Page-level text extractions:
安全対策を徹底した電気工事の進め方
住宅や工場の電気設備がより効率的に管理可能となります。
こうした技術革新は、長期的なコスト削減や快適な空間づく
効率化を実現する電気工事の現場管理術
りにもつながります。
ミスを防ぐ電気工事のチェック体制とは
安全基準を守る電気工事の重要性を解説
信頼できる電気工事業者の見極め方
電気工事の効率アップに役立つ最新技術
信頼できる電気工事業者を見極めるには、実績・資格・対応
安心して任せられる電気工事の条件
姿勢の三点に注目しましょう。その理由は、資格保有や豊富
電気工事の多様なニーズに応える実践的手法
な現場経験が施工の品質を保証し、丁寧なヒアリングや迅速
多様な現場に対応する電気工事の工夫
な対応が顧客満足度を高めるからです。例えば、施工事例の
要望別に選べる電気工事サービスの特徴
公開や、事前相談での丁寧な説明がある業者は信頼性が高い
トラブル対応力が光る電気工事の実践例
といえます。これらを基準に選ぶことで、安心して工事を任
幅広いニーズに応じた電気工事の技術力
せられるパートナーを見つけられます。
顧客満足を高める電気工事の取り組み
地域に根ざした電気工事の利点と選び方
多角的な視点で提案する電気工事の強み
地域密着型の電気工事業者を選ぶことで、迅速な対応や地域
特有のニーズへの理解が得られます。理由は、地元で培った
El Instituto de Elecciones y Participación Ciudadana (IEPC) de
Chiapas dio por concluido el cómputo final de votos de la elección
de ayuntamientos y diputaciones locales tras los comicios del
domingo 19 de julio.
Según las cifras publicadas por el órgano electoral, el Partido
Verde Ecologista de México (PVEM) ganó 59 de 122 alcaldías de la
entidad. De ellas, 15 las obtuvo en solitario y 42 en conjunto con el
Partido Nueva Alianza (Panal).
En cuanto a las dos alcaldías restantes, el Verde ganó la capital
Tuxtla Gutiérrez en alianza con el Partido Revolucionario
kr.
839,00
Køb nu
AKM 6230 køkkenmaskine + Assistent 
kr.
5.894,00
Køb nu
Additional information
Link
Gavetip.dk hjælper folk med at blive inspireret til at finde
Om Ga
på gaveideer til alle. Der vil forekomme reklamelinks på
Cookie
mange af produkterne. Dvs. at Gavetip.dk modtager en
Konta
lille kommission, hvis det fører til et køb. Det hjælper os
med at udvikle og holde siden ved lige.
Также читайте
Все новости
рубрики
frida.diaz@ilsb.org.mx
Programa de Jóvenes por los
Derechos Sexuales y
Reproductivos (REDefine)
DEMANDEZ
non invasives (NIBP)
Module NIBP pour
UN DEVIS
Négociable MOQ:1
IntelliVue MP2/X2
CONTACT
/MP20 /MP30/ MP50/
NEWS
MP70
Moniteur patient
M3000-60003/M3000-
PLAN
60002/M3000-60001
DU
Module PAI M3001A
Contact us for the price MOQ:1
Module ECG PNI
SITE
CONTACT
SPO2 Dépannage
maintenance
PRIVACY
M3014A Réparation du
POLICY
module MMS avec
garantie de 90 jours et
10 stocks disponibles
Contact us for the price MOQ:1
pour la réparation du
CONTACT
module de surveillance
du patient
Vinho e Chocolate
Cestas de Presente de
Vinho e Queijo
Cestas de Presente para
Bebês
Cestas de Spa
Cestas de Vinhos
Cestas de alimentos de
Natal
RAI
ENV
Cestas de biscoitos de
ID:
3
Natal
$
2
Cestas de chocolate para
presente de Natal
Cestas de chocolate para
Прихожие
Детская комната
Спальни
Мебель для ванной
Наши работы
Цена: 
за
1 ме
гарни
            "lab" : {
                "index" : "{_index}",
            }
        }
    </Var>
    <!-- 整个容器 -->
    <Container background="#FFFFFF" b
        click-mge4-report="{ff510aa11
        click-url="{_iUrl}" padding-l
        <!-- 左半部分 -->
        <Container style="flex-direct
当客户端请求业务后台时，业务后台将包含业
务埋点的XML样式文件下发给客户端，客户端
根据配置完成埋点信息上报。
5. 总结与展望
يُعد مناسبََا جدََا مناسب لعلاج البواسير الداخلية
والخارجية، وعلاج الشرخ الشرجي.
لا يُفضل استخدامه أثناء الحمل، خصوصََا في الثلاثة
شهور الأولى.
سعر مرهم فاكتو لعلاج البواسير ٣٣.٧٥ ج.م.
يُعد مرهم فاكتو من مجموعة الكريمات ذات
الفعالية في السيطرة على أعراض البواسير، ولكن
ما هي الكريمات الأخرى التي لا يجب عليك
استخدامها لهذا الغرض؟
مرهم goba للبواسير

YOUR ASSIGNMENT:
In the records above, locate the lines holding the word "البواسير". Copy each of them.

TASK ANSWER:
يُعد مناسبََا جدََا مناسب لعلاج البواسير الداخلية
سعر مرهم فاكتو لعلاج البواسير ٣٣.٧٥ ج.م.
الفعالية في السيطرة على أعراض البواسير، ولكن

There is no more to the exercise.